Katoliknews.com – Mahasiswa Katolik dari sejumlah universitas yang mengikuti kegiatan intercultural student camp mengadakan kunjungan ke Pondok Pesantren Tebu Ireng di Jombang, Jawa Timur pada Jumat, 1 November 2019.
Kegiatan ini melibatkan 101 mahasiswa dari 21 kampus yang tergabung dalam Asosiasi Perguruan Tinggi Katolik (APTIK), demikian menurut Beritajatim.com.
Tahun ini, kegiatan rutin ini mengangkat tema “Tantangan Kaum Milenial dalam Mewujudkan Peradaban Kasih.” Tuan rumanya adalah Universitas Katolik Widya Mandala Surabaya.
Ignatius Novianto Hariwibowo, Koordinator APTIK mengatakan tujuan kegiatan ini adalah ingin mengenalkan kehidupan pondok pesantren kepada mahasiswa Katolik.
“Kami ingin mahasiswa selaku generasi penerus bisa saling mengenal dan memperkenalkan beragamnya ras, suku dan agama di Indonesia,” katanya.
Ia menambahkan, mereka juga secara khusus ingin mengenal lebih jauh Pesantren Tebu Ireng serta ajaran dan filosofi pluralisme dalam islam yang diperkenalkan Abdurrahman Wahid atau Gus Dur.
Dalam sesi tatap muka, Iskandar, Kepala Pondok Pesantren Tebu Ireng memperkenalkan riwayat dan ajaran pendiri pesantren KH Hasyim Asy’ari yang adalah kakek dari Gus Dur.
“Ini salah satu pondok tertua di Indonesia,” jelasnya, sambil menambahkan bahwa pada Agustus lalu, pesantren itu merayakan usia ke-120 tahun.

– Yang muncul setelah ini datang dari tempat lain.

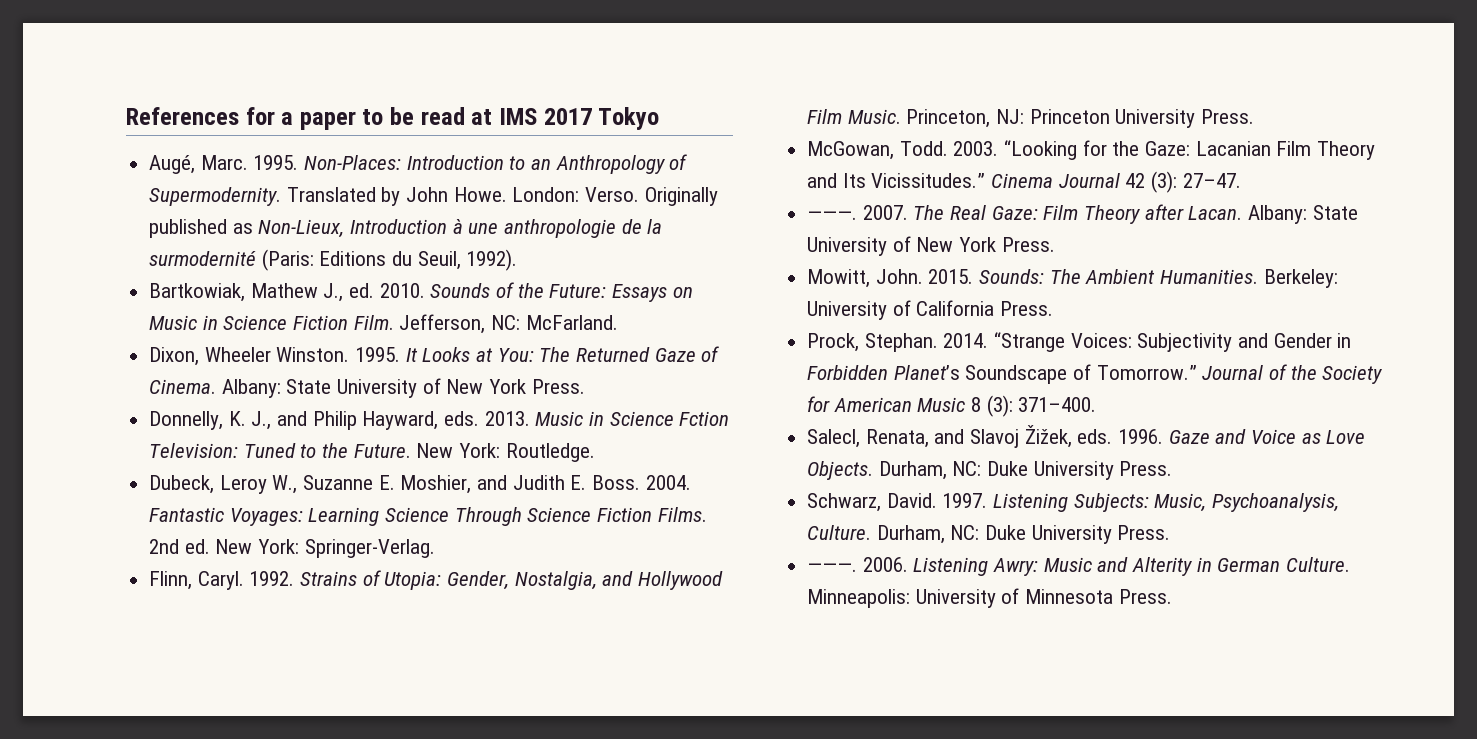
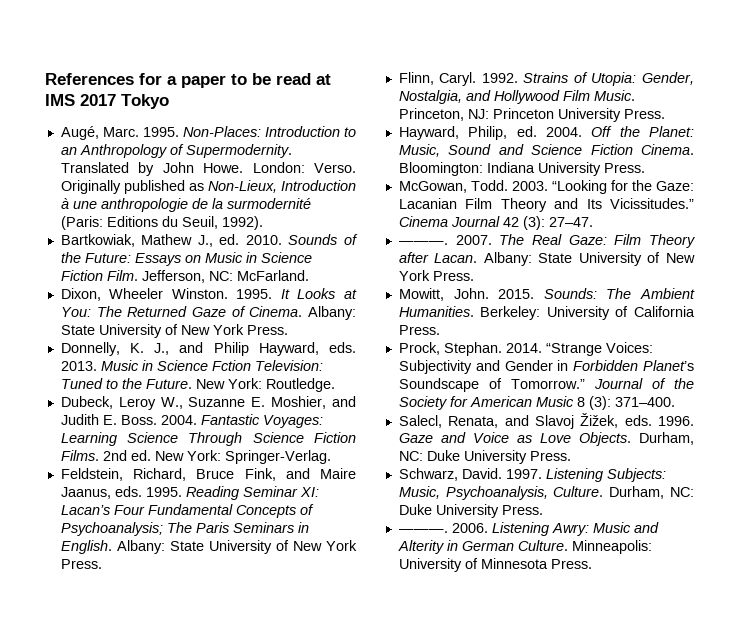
(435, 548) none -> [60,468,357,481] [60,486,319,500] [60,504,314,518] [60,522,309,536] [60,540,357,554] [60,559,102,569] // Feldstein, Richard, Bruce Fink, and Maire Jaanus, eds. 1995. Reading Seminar XI: Lacan’s Four Fundamental Concepts of Psychoanalysis; The Paris Seminars in English. Albany: State University of New York Press.
(1255, 116) none -> [398,126,694,140] [398,144,694,157] [398,162,645,176] // Hayward, Philip, ed. 2004. Off the Planet: Music, Sound and Science Fiction Cinema. Bloomington: Indiana University Press.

Ia menjelaskan, Tebu Ireng sangat terbuka bagi semua orang yang ingin datang berkunjung, termasuk untuk tamu-tamu yang berbeda iman.
Dari kalangan Katolik, kata dia, bahkan pernah para calon imam yang beberapa hari tinggal di tempat itu.
“Jadi Anda sekalian bukan yang pertama datang ke Tebu Ireng. Bahkan calon pastor se-Asia Tenggara pernah mondok 15 hari di sini. Kita terima dengan baik, kami perlakukan dengan baik,” katanya.
“Semoga itu bisa menjadi kesan yang baik pula. Kami berharap dengan cara itu, stigma miring tentang Islam, tentang pondok pesantren bisa ditepis ,” tambahnya.
Dalam tatap muka itu juga dipaparkan bagaimana tantangan generasi muda di era milenial saat ini.
Roziki, Kepala Madrasah Aliyah Tebu Ireng menegaskan di era serba terbuka ini penyebaran berita yang tidak benar menjadi sebuah tantangan.
“Tantangannya bagaimana jari-jari kita tidak ikut menyebarkan, bahkan tidak ikut nge-like informasi itu,” ungkapnya.
Dalam kesempatan itu juga menjelaskan bahwa perbedaan adalah sesuatu yeng terberu.
Gus Dur, katanya, sangat terbuka terhadap perbedaan dan serentak pula sangat taat terhadap agamanya.
“Nahdlatul Ulama yang didirikan pertama kali oleh KH Hasyim Asy’ari yang menerima Pancasila sebagai asas negara kita untuk pertama kalinya. Bangsa ini dibangun dari keberagaman dan perbedaan,” tukasnya.
Selepas diskusi, peserta pun mengunjungi makam Gus Dur dan memanjatkan doa.
Noviana Susanti, yang berasal dari STKIP Weetebula, Sumba Barat Daya, Nusa Tenggara Timur mengaku senang dengan acara tersebut.
“Menarik sekali, saya antusias. Kita jadi dapat ilmu baru,” akatanya.
Ia mengaku terkesan dengan kata-kata pihak pesantren bahwa “kita semua bersaudara.”
“Jadi senang saja bisa mengenal kehidupan dan ajaran agama lain dengan perspektif yang lebih jernih,” pungkasnya.